Posted by CatfishJohn
Member since Jun 2020
19947 posts
Posted on 4/13/26 at 2:30 pm to
Didn't bother me in anything Nolan did except for Tenet. Really brutal in that movie.
Posted by BugAC
St. George
Member since Oct 2007
57674 posts
Posted on 4/13/26 at 2:31 pm to
quote:

“Chris wants that dense, like punk-rock kind of vibe,” Nolan’s longtime sound editor/sound designer Richard King told IndieWire in 2017. “Not trying to present an idea of how something is, but try to convey the actuality of it within the realms of how we could do it.”


TThis dude sniffs farts a little too long.

Posted by oatmeal
NOLA
Member since Apr 2014
600 posts
Posted on 4/13/26 at 2:39 pm to
it's bad compression but first let's start with phase bc everything needs to be in phase for clarity.

for example, a song with a kick drum solo in the beginning of the song...the kick sounds huge and monstrous, bc it's the only audible object. add the guitars, vocals, bass, rest of the drums keys etc. whatever and it gets lost but still felt. that's phase relations. certain things are in phase competing with other things that are out of phase. the speaker can only go in two directions, forward and backwards. if two objects are out of phase, the speaker will push and pull simultaneously and null out.

now that we understand phase we can discuss compression. you can use compression to "duck," so that when a voice comes into the picture, the background noise or song or whatever gets lowered bc of the compression and the voice is heard. as soon as the voice disappears, the song or whatever will go back up to the played volume. bad compression makes the music drown out the dialogue.

my two cents: the shite is mixed way too loud in movies and commercials. makes most things unwatchable and unlistenable.

Posted by i am dan
NC
Member since Aug 2011
31458 posts
Posted on 4/13/26 at 3:11 pm to
I keep my center channel speaker maxed out at +10.
This post was edited on 4/13/26 at 3:12 pm
Posted by KosmoCramer
Member since Dec 2007
80459 posts
Posted on 4/13/26 at 3:28 pm to
In a similar vein, Game of Thrones episode The Long Night was so dark you couldnt hardly tell what was going on.
Posted by Jmcc64
alabama
Member since Apr 2021
2117 posts
Posted on 4/13/26 at 4:23 pm to
I don't know if anybody else had trouble but the opening(?) scene in "The Social Network". I couldn't understand a word. Yeah, I know , it's a restaurant, bar or club, but that's not the point. It's the conversation. and it's buried in bar sounds / music. turn up the volume and it's just louder bar sounds. Of course I was watching on a normal TV. maybe different with multi speakers in home theatre but wasn't worth the time.
This post was edited on 4/13/26 at 4:35 pm
Posted by Pendulum
Member since Jan 2009
8017 posts
Posted on 4/13/26 at 4:42 pm to
Not sure if I just got old, but it started for me with true detectives season 2. I swear I would max out volume and be getting blown away by random sound effects but could not for the life of me, understand a sentence.

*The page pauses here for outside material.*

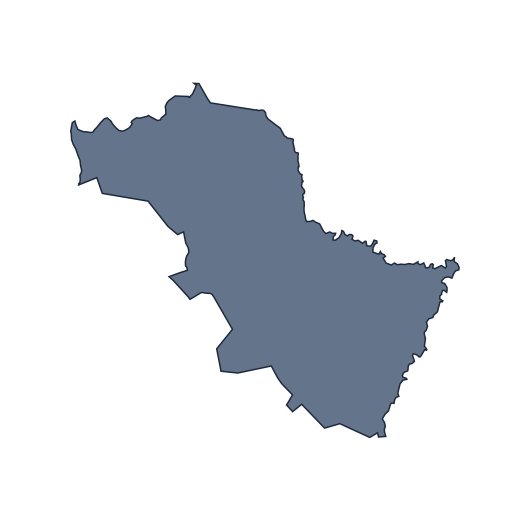 San Juan Comaltepec, Oaxaca, Mexico, rotated 9°
{"feature_id": "50627088B18833881773629", "entity_name": "San Juan Comaltepec", "entity_type": "district", "adm_level": 2, "iso_a3": "MEX", "parent_name": "Mexico", "parent_adm1": "Oaxaca", "projection": "robinson", "projection_center": [-95.952, 17.329], "detail": "fine", "context": "isolated", "style": "filled", "palette": "slate", "viewbox_px": 512, "rotation_deg": 9, "n_neighbors": 0, "source": "geoboundaries", "source_scale": "gbopen_adm2", "svg_char_len": 4804}
<svg xmlns="http://www.w3.org/2000/svg" viewBox="0 0 512 512"><g transform="rotate(9 256 256)"><path d="M412.4,413.9L410.4,409.6L409.9,406.8L410.4,403.9L408.8,400.1L406.2,397.2L406.6,396.1L408.5,391.5L411.0,388.5L412.1,381.0L413.2,379.9L415.3,380.0L415.5,376.1L416.5,373.7L419.0,372.3L417.5,369.2L418.3,359.7L420.5,355.7L424.3,354.2L423.7,353.3L420.2,352.8L419.3,351.3L419.8,348.8L420.9,347.4L423.2,346.2L423.9,345.4L423.6,340.8L424.4,338.9L427.1,337.6L428.9,335.4L427.9,332.9L426.3,330.4L426.3,328.7L427.1,327.9L428.4,328.1L430.9,328.8L432.9,330.2L434.2,329.7L437.3,322.1L439.2,322.4L439.3,321.5L436.4,318.6L436.3,311.0L434.8,307.9L434.1,304.8L435.6,303.1L436.4,298.6L434.7,294.8L436.5,291.0L440.3,289.1L440.7,286.7L443.9,282.8L444.9,272.5L447.3,272.0L447.5,271.0L444.3,269.8L443.8,266.7L445.4,264.7L445.1,263.4L445.8,260.8L447.2,260.5L450.0,262.1L450.1,260.0L449.5,257.1L446.6,253.6L444.7,253.5L443.5,252.9L443.3,251.3L445.8,247.8L449.2,246.5L452.9,247.2L454.4,241.4L455.3,239.6L458.5,237.9L458.4,235.6L456.2,232.2L452.5,230.4L452.3,226.1L451.1,228.9L448.9,230.2L444.8,229.7L443.8,230.9L445.8,236.7L444.9,238.3L440.6,236.4L434.6,240.6L432.3,240.1L432.6,237.0L431.3,236.1L429.8,236.9L428.8,240.1L425.7,241.3L422.8,236.6L419.6,238.9L417.1,238.1L416.8,236.4L412.9,239.6L408.3,239.6L403.7,241.3L400.9,241.3L396.9,242.5L394.0,241.3L391.0,243.7L385.7,242.7L381.9,238.2L383.9,236.1L382.4,234.7L379.6,234.0L378.2,232.1L377.1,235.0L370.8,233.9L370.3,229.5L371.6,225.7L373.5,224.1L372.8,222.2L370.1,221.9L369.3,225.3L367.6,228.5L363.8,228.6L362.4,224.4L361.4,224.3L359.4,226.8L354.5,224.5L351.5,225.7L348.2,224.5L348.7,221.1L347.2,219.9L345.0,220.1L343.0,221.8L340.6,220.9L338.5,218.0L336.8,217.4L336.8,220.4L335.2,224.8L331.8,228.1L329.5,228.0L329.3,224.9L331.0,222.6L331.1,221.1L328.1,221.7L325.1,220.7L321.5,222.9L318.8,221.0L313.8,214.3L309.7,213.3L306.7,211.9L304.5,213.2L300.6,214.1L299.2,211.8L298.4,209.2L296.9,205.5L296.2,203.1L296.0,201.9L295.8,199.7L295.7,197.9L295.3,196.7L295.2,195.3L294.9,194.6L293.6,193.1L293.4,192.2L293.6,191.4L293.7,190.7L293.2,190.0L292.7,189.0L292.7,187.8L293.0,187.0L293.6,186.9L293.9,186.4L294.0,185.5L294.0,184.8L293.7,184.2L293.0,182.9L292.4,182.5L291.6,181.8L291.2,181.1L290.3,180.3L290.0,179.7L289.9,178.9L290.1,177.9L289.9,176.7L289.7,175.9L290.2,175.6L290.7,175.4L290.8,174.7L290.0,174.1L289.7,173.4L289.2,173.0L289.3,172.5L289.1,171.6L288.5,169.7L288.9,168.9L288.5,168.3L287.0,168.1L285.9,167.0L284.0,164.6L284.0,162.5L283.7,161.4L284.0,161.1L284.5,161.0L283.8,158.6L283.0,156.6L282.4,155.1L282.4,153.5L282.1,152.4L281.9,152.0L281.8,150.6L281.8,148.3L281.1,147.4L280.0,147.7L278.9,147.5L278.1,147.0L277.3,145.2L277.2,144.1L276.6,142.9L275.9,141.1L274.6,137.6L274.8,136.3L274.7,135.3L274.2,134.8L273.0,134.7L272.4,134.5L270.8,134.6L270.6,134.6L269.4,134.7L268.1,134.4L267.4,133.8L266.9,133.5L265.6,133.1L264.5,132.1L263.9,131.1L262.7,129.6L259.9,126.0L258.7,125.3L256.3,124.1L255.4,123.7L253.5,122.6L247.2,119.2L246.1,118.5L244.2,116.3L243.6,115.0L243.4,114.5L242.9,112.8L241.6,111.5L240.4,111.0L239.2,110.9L237.5,111.3L236.5,111.8L234.9,112.0L233.9,111.5L232.4,111.9L187.1,111.9L183.5,108.2L172.7,94.6L167.8,95.2L170.5,96.6L170.0,97.6L169.8,99.3L169.6,100.6L168.9,102.1L168.6,103.4L168.4,104.6L167.6,106.6L166.4,108.0L166.1,109.0L165.7,109.7L165.1,109.7L164.6,109.4L164.5,109.0L151.1,110.6L145.5,116.2L144.1,118.5L143.0,122.5L144.2,126.7L144.8,130.1L143.0,132.0L140.8,134.6L140.4,136.5L137.6,137.6L134.4,136.5L129.2,134.7L127.9,134.0L126.2,135.3L123.6,136.3L121.1,137.5L119.0,138.1L116.4,138.2L113.7,140.5L112.4,142.1L111.8,143.6L113.0,144.6L112.4,146.4L110.9,149.1L107.7,151.8L104.9,153.6L100.6,153.4L100.0,152.8L97.5,151.3L93.4,147.8L91.8,145.6L87.4,142.9L84.7,144.3L82.0,148.0L80.3,151.0L78.5,154.1L76.6,156.8L75.6,159.0L73.8,159.9L69.8,159.9L66.2,160.2L62.5,159.5L60.1,158.7L58.2,155.6L56.9,153.0L56.0,151.0L53.7,153.0L53.6,155.9L53.5,162.0L54.6,164.8L55.6,169.8L57.9,174.1L61.4,178.7L62.7,181.2L64.6,184.8L67.2,189.0L68.5,193.9L70.4,198.7L70.4,201.2L69.6,203.0L69.5,204.5L70.2,206.8L70.5,209.0L70.6,211.0L69.6,212.2L69.7,213.6L86.5,203.5L94.4,218.2L140.8,218.7L164.5,240.6L175.3,247.1L180.7,243.5L184.6,254.3L185.9,255.9L186.9,257.3L187.8,258.7L188.5,260.5L189.0,262.8L188.5,264.7L187.9,266.1L187.5,267.2L187.2,269.6L187.1,271.1L187.2,273.0L187.5,274.7L187.8,276.1L188.3,277.2L188.8,277.5L189.5,278.1L190.0,279.4L190.4,280.9L189.0,281.6L183.4,284.4L173.3,290.0L178.1,293.1L195.5,307.0L197.6,309.1L199.7,307.4L207.0,301.2L208.1,300.5L212.6,300.5L216.8,300.1L218.6,300.7L220.8,303.1L244.2,332.1L231.7,353.8L239.5,375.3L256.4,374.4L288.3,362.2L296.5,373.0L301.4,378.1L313.8,387.5L309.5,398.4L316.5,404.0L324.3,395.3L350.6,415.2L351.6,414.8L365.0,408.5L396.7,417.4L403.7,411.6L405.3,415.6L412.4,413.9Z" fill="#64748b" stroke="#1e293b" stroke-width="1.5"/></g></svg>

I started then, and now watch every thing where dialogue matters with subtitles.
Posted by bad93ex
Walnut Cove
Member since Sep 2018
35829 posts
Posted on 4/13/26 at 5:05 pm to
quote:

I started then, and now watch every thing where dialogue matters with subtitles.



I watch everything with subtitles
Posted by Fewer Kilometers
Baton Rouge
Member since Dec 2007
38348 posts
Posted on 4/13/26 at 5:09 pm to
quote:

Can someone explain the sound mixing style that drowns out dialogue?
It is specifically created to make old people think that their hearing is worse than it is.

It also ensures that movie goers are under the age of 60.